### WORK ORDER:
Reproduce every line of the records below verbatim, omitting the pictures.

### DATA EXCERPTS:
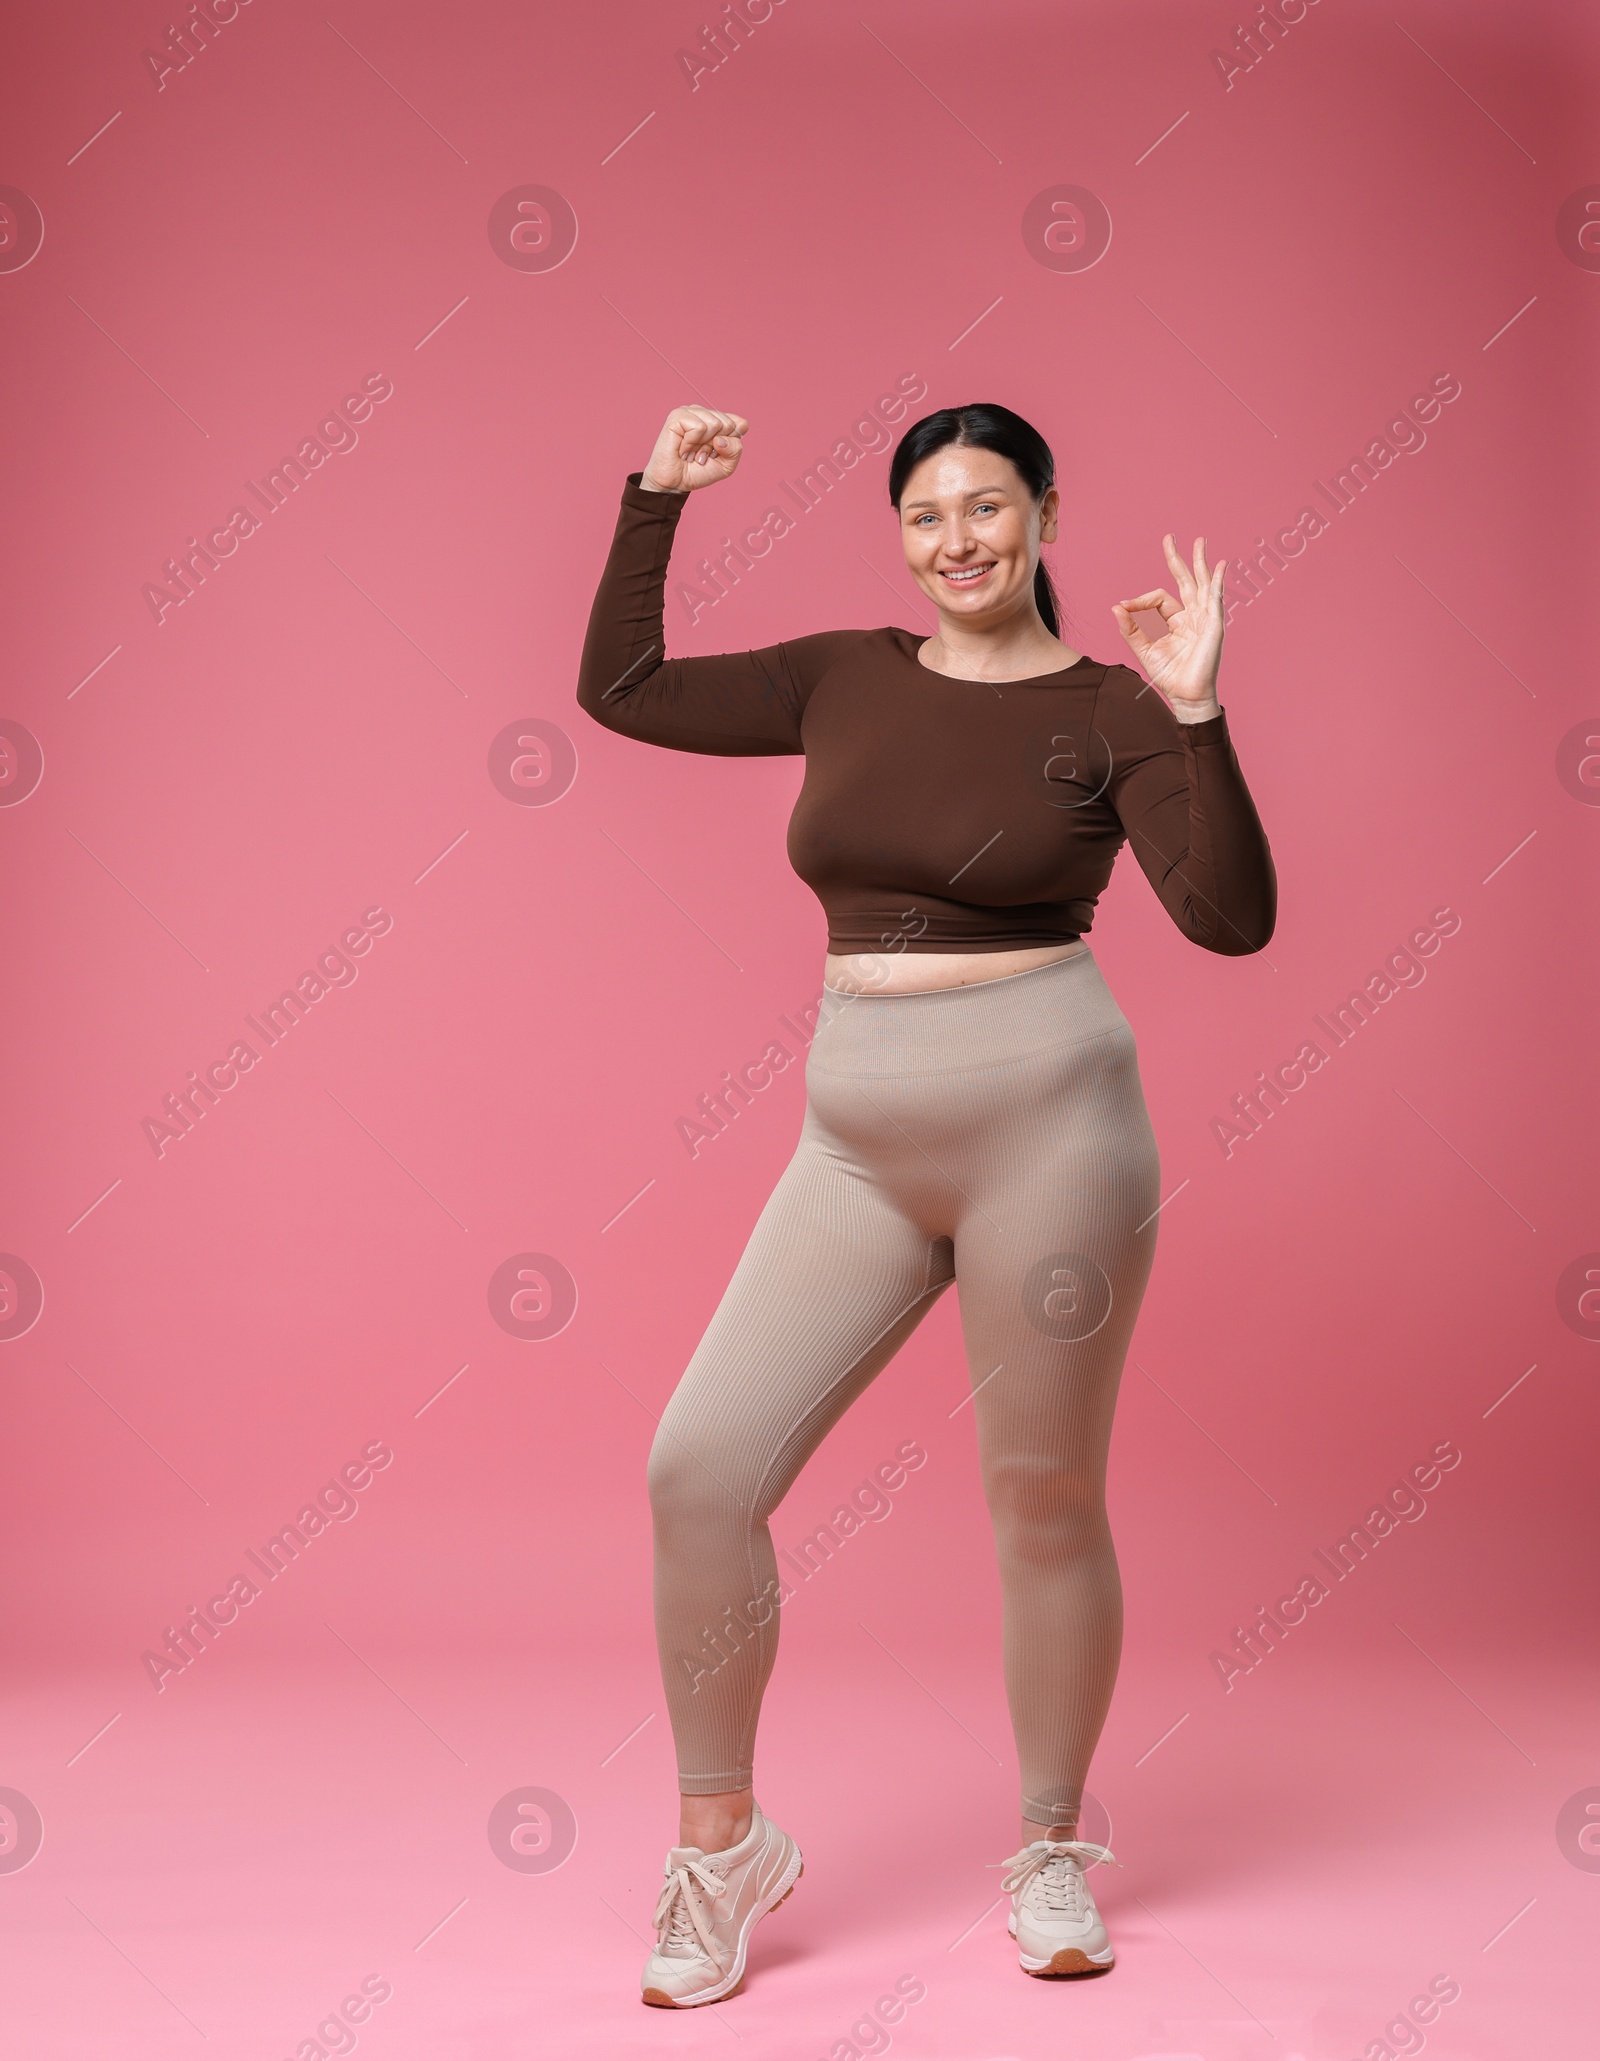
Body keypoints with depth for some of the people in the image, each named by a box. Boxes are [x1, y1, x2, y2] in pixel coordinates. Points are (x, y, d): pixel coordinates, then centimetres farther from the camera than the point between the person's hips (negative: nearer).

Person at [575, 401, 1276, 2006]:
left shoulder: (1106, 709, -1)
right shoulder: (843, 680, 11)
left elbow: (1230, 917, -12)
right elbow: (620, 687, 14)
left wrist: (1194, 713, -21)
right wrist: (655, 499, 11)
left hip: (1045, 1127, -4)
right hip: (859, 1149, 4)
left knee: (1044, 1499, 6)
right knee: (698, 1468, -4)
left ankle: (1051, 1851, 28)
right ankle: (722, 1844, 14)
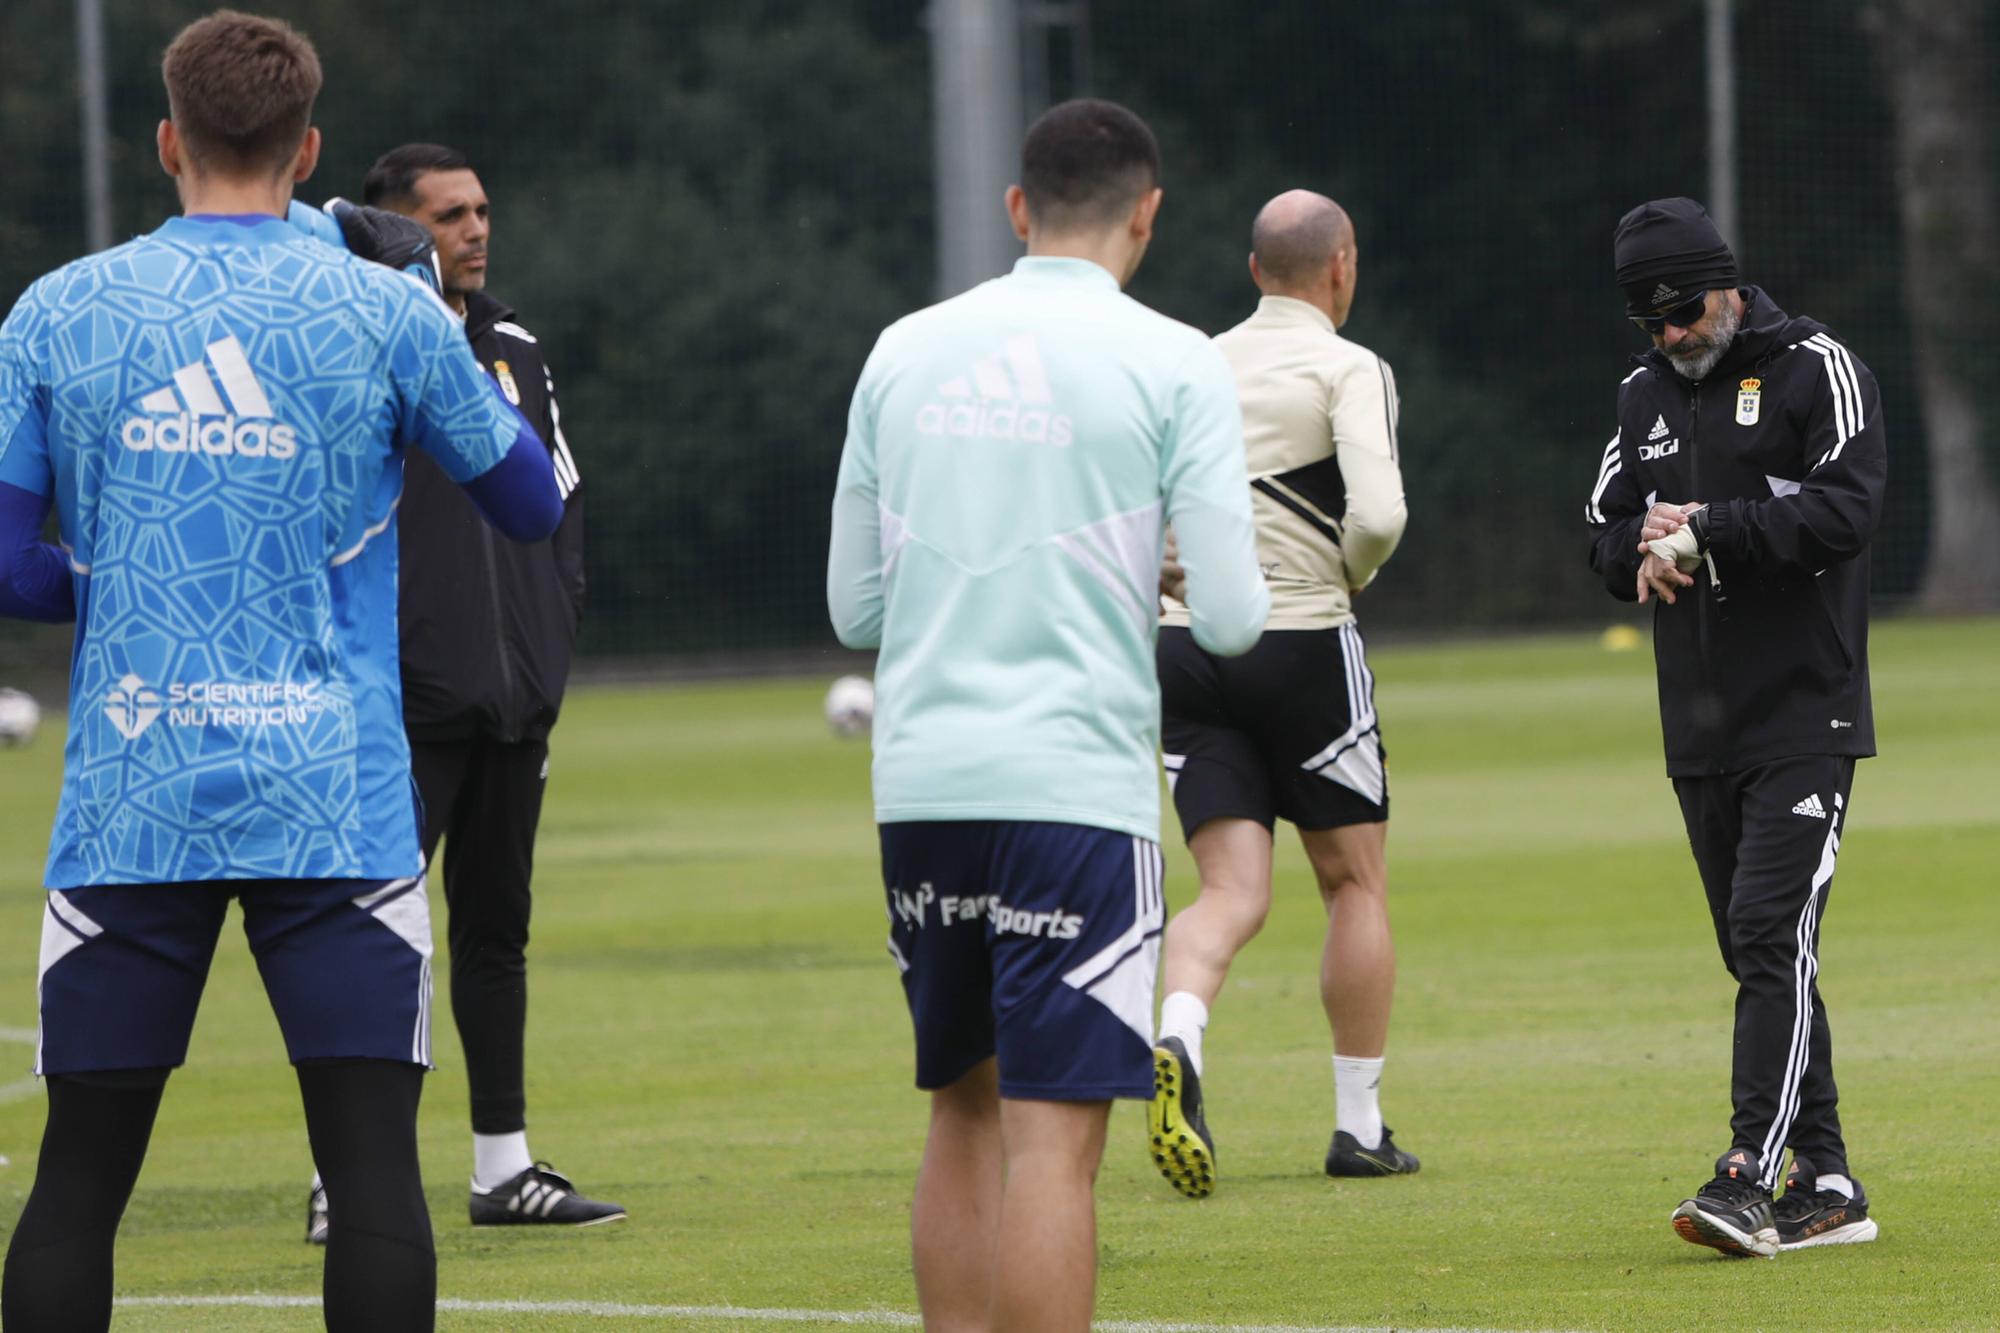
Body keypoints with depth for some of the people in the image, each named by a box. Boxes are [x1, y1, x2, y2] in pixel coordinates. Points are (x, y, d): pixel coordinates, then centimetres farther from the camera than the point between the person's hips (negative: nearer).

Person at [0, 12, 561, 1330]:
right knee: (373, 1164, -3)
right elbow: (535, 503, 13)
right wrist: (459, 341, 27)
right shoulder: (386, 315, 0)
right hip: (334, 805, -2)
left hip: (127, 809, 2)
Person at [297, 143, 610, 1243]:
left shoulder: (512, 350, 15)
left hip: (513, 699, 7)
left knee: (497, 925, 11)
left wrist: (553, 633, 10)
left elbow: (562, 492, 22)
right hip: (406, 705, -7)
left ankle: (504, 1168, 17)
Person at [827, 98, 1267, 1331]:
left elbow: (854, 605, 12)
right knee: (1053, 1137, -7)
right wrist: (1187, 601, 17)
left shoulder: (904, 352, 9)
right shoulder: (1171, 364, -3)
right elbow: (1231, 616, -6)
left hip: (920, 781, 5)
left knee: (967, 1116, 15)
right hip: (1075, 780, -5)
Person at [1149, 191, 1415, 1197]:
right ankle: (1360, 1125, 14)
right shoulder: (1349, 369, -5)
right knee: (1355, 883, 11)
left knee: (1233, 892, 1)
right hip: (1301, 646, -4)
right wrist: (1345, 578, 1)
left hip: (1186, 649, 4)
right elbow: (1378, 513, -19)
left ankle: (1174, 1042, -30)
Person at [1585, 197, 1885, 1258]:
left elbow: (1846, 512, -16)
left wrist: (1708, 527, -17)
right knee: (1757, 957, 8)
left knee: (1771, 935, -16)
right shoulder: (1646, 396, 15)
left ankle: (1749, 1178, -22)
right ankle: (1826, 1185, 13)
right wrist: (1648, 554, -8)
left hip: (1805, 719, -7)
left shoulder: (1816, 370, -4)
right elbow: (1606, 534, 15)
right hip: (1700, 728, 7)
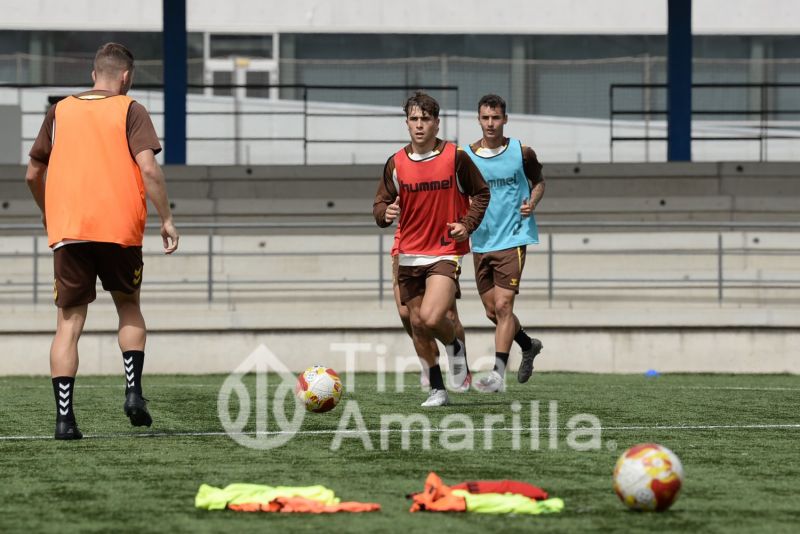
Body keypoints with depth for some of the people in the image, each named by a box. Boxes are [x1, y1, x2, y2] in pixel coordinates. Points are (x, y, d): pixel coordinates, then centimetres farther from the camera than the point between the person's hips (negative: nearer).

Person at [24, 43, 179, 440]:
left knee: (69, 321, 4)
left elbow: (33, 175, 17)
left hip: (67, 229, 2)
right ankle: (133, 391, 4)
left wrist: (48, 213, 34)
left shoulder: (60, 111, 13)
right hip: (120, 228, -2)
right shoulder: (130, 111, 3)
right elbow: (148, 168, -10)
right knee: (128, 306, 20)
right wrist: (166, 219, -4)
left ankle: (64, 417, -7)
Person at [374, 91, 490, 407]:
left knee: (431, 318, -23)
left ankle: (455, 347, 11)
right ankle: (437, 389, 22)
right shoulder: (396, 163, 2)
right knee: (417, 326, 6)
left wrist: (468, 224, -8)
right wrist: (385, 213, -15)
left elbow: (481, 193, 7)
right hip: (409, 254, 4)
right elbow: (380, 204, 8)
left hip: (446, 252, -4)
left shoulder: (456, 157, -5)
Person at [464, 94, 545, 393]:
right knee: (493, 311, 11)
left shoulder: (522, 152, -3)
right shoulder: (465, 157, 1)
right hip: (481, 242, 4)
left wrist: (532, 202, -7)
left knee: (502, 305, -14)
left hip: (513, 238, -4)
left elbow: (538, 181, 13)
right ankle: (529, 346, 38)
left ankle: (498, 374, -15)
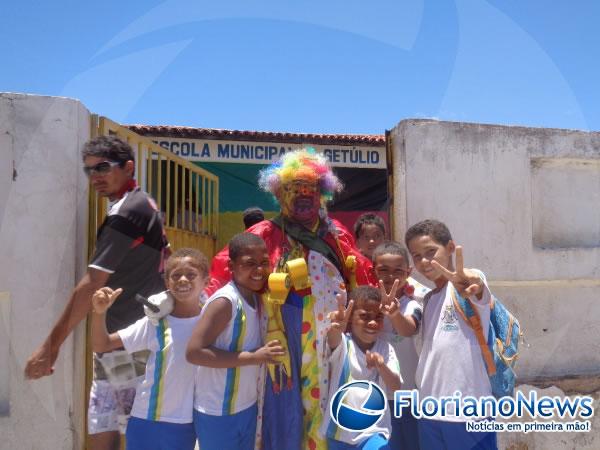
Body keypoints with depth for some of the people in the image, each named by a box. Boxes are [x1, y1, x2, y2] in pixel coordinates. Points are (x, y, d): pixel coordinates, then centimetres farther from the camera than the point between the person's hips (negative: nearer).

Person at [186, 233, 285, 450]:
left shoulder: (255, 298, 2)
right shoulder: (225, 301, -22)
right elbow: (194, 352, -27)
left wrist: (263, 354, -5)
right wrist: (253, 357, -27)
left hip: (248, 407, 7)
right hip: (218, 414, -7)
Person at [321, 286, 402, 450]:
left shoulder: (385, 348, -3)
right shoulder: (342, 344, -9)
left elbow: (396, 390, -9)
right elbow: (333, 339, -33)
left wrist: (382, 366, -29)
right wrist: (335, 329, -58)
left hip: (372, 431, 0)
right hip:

### YOUR RESPONSE:
Body keypoints with depth for some of the people in the image, each named by a box. Boxes are [x1, y1, x2, y2] in pixel coordinates. Points are (x, y, d): pixel coordinates, then centimetres farther from the camera than the point between the person's hips (negative: nearer).

Person at [575, 401, 1276, 2006]:
left shoulder: (1106, 709, -1)
right shoulder: (843, 680, 11)
left elbow: (1230, 917, -12)
right elbow: (620, 687, 14)
left wrist: (1194, 713, -21)
right wrist: (655, 499, 11)
left hip: (1045, 1127, -4)
right hip: (859, 1149, 4)
left knee: (1044, 1499, 6)
right knee: (698, 1468, -4)
left ankle: (1051, 1851, 28)
right ankle: (722, 1844, 14)
Body keypoints with depth for some of the people in the image, each named by a box. Boxes are [x1, y1, x2, y2] in pixel coordinates. Points are (x, y, d): pixel coordinates, then centimetres farther from the camera than the point between the person's hips (negative: nearer).

Person at [0, 12, 561, 1330]:
right knee: (373, 1164, -3)
right elbow: (535, 503, 13)
right wrist: (459, 341, 27)
right shoulder: (386, 315, 0)
right hip: (334, 805, -2)
left hip: (127, 809, 2)
Person at [297, 143, 610, 1243]:
left shoulder: (512, 350, 15)
left hip: (513, 699, 7)
left knee: (497, 925, 11)
left wrist: (553, 633, 10)
left elbow: (562, 492, 22)
right hip: (406, 705, -7)
left ankle: (504, 1168, 17)
Person at [827, 98, 1267, 1331]:
left elbow: (854, 605, 12)
right knee: (1053, 1137, -7)
right wrist: (1187, 601, 17)
left shoulder: (904, 352, 9)
right shoulder: (1171, 364, -3)
right elbow: (1231, 616, -6)
left hip: (920, 781, 5)
left knee: (967, 1116, 15)
right hip: (1075, 780, -5)
Person at [1149, 191, 1415, 1197]:
right ankle: (1360, 1125, 14)
right shoulder: (1349, 369, -5)
right knee: (1355, 883, 11)
left knee: (1233, 892, 1)
right hip: (1301, 646, -4)
right wrist: (1345, 578, 1)
left hip: (1186, 649, 4)
right elbow: (1378, 513, -19)
left ankle: (1174, 1042, -30)
Person at [1585, 197, 1885, 1258]:
left elbow: (1846, 512, -16)
left wrist: (1708, 527, -17)
right knee: (1757, 957, 8)
left knee: (1771, 935, -16)
right shoulder: (1646, 396, 15)
left ankle: (1749, 1178, -22)
right ankle: (1826, 1185, 13)
right wrist: (1648, 554, -8)
left hip: (1805, 719, -7)
left shoulder: (1816, 370, -4)
right elbow: (1606, 534, 15)
right hip: (1700, 728, 7)
Body keypoints with depth for some of the people in the image, each named by a box. Boxes are [x1, y1, x2, y2] in pixel coordinates. Points are (x, y, d): pixel coordinates, then centimetres farther from the camera than the point between the person's hips (negative: nearer).

Person at [24, 43, 179, 440]:
left knee: (69, 321, 4)
left elbow: (33, 175, 17)
left hip: (67, 229, 2)
right ankle: (133, 391, 4)
left wrist: (48, 213, 34)
left shoulder: (60, 111, 13)
right hip: (120, 228, -2)
right shoulder: (130, 111, 3)
right elbow: (148, 168, -10)
right knee: (128, 306, 20)
right wrist: (166, 219, -4)
left ankle: (64, 417, -7)
Person at [374, 91, 490, 407]:
left knee: (431, 318, -23)
left ankle: (455, 347, 11)
right ankle: (437, 389, 22)
right shoulder: (396, 163, 2)
right knee: (417, 326, 6)
left wrist: (468, 224, -8)
right wrist: (385, 213, -15)
left elbow: (481, 193, 7)
right hip: (409, 254, 4)
right elbow: (380, 204, 8)
left hip: (446, 252, -4)
left shoulder: (456, 157, -5)
Person at [464, 94, 545, 393]:
right knee: (493, 311, 11)
left shoulder: (522, 152, -3)
right shoulder: (465, 157, 1)
right hip: (481, 242, 4)
left wrist: (532, 202, -7)
left knee: (502, 305, -14)
left hip: (513, 238, -4)
left elbow: (538, 181, 13)
right ankle: (529, 346, 38)
left ankle: (498, 374, -15)
Body keypoints with depth for some of the people in the image, each named by a box. Boxes are [x1, y1, x2, y2] in pixel coordinates. Points are (x, y, d): pixel coordinates, then centimetres farther from the camera than the point between the person's hips (negative: nearer).

Person at [186, 233, 285, 450]:
left shoulder: (255, 298, 2)
right shoulder: (225, 301, -22)
right elbow: (194, 352, -27)
left wrist: (263, 354, -5)
right wrist: (253, 357, -27)
left hip: (248, 407, 7)
right hip: (218, 414, -7)
Person at [321, 286, 402, 450]:
left shoulder: (385, 348, -3)
right shoulder: (342, 344, -9)
left elbow: (396, 390, -9)
right elbow: (333, 339, -33)
left wrist: (382, 366, -29)
right wrist: (335, 329, -58)
left hip: (372, 431, 0)
right hip:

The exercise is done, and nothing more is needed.